Model Agnostic Contrastive Explanations for Structured Data

TL;DR

This paper introduces MACEM, a model-agnostic method to generate contrastive explanations for structured data by querying only class probabilities. It defines Pertinent Positives and Pertinent Negatives as sparsest and closest perturbations relative to base values, solved via a projected FISTA in a black-box setting with zeroth-order gradient estimation. The approach handles real and categorical features through two strategies (FMA and SSA) and demonstrates superior, faithful explanations compared to LIME across five datasets, including qualitative expert assessments. MACEM's emphasis on contrastive, trustworthy explanations with minimal input changes offers practical benefits for regulatory and domain-specific explainability needs. The work also outlines directions to extend to unstructured data and more complex modalities.

Abstract

Recently, a method [7] was proposed to generate contrastive explanations for differentiable models such as deep neural networks, where one has complete access to the model. In this work, we propose a method, Model Agnostic Contrastive Explanations Method (MACEM), to generate contrastive explanations for \emph{any} classification model where one is able to \emph{only} query the class probabilities for a desired input. This allows us to generate contrastive explanations for not only neural networks, but models such as random forests, boosted trees and even arbitrary ensembles that are still amongst the state-of-the-art when learning on structured data [13]. Moreover, to obtain meaningful explanations we propose a principled approach to handle real and categorical features leading to novel formulations for computing pertinent positives and negatives that form the essence of a contrastive explanation. A detailed treatment of the different data types of this nature was not performed in the previous work, which assumed all features to be positive real valued with zero being indicative of the least interesting value. We part with this strong implicit assumption and generalize these methods so as to be applicable across a much wider range of problem settings. We quantitatively and qualitatively validate our approach over 5 public datasets covering diverse domains.

Paper Structure

This paper contains 15 sections, 8 equations, 3 figures, 4 tables, 1 algorithm.

Figures (3)

  • Figure 1: Above we see an example explanation for a loan application from the German Credit dataset that was rejected by a black box model which was a tree.
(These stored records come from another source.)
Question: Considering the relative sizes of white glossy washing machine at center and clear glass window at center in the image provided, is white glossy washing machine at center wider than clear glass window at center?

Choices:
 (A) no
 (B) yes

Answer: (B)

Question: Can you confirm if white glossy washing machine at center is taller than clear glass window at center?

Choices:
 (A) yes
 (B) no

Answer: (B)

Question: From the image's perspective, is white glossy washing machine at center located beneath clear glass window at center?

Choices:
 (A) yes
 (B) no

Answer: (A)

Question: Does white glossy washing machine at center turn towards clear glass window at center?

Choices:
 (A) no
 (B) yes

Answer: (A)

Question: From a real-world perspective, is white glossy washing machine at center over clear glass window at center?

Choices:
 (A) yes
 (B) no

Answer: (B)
We depict the important features for PPs and PNs. Our PPs convey that even if the person didn't need a co-applicant and had lower credit card debt the application would still be rejected. In contrast, our PNs inform us that if the persons checking amount had more money, the loan installment rate was lower and there were no people that he/she was responsible for then the loan would have been accepted.
  • Figure 2: Above we see a categorical feature taking three values A, B and C with frequencies 11, 6 and 1 respectively as indicated on the vertical axis. Our mapping function in equation 11 for FMA maps these frequencies and hence the categorical values to 0, 0.5 and 1 in the $[0,1]$ interval. The red horizontal lines depict the function $h(.)$ showcasing the range of values that map back to either A, B or C.
  • Figure 3: Above we compare the actual tree path (blue arrows) and the corresponding PP/PN important features for an input in the a) German Credit dataset and b) Olfaction dataset. The PP columns (center) and the PN columns (right) list the top 3 features highlighted by MACEM for the corresponding PPs and PNs. The PP feature importance reduces top to bottom, while the PN feature importance reduces bottom to top. The red arrows indicate PP and PN features that match the features in the tree path for the respective inputs.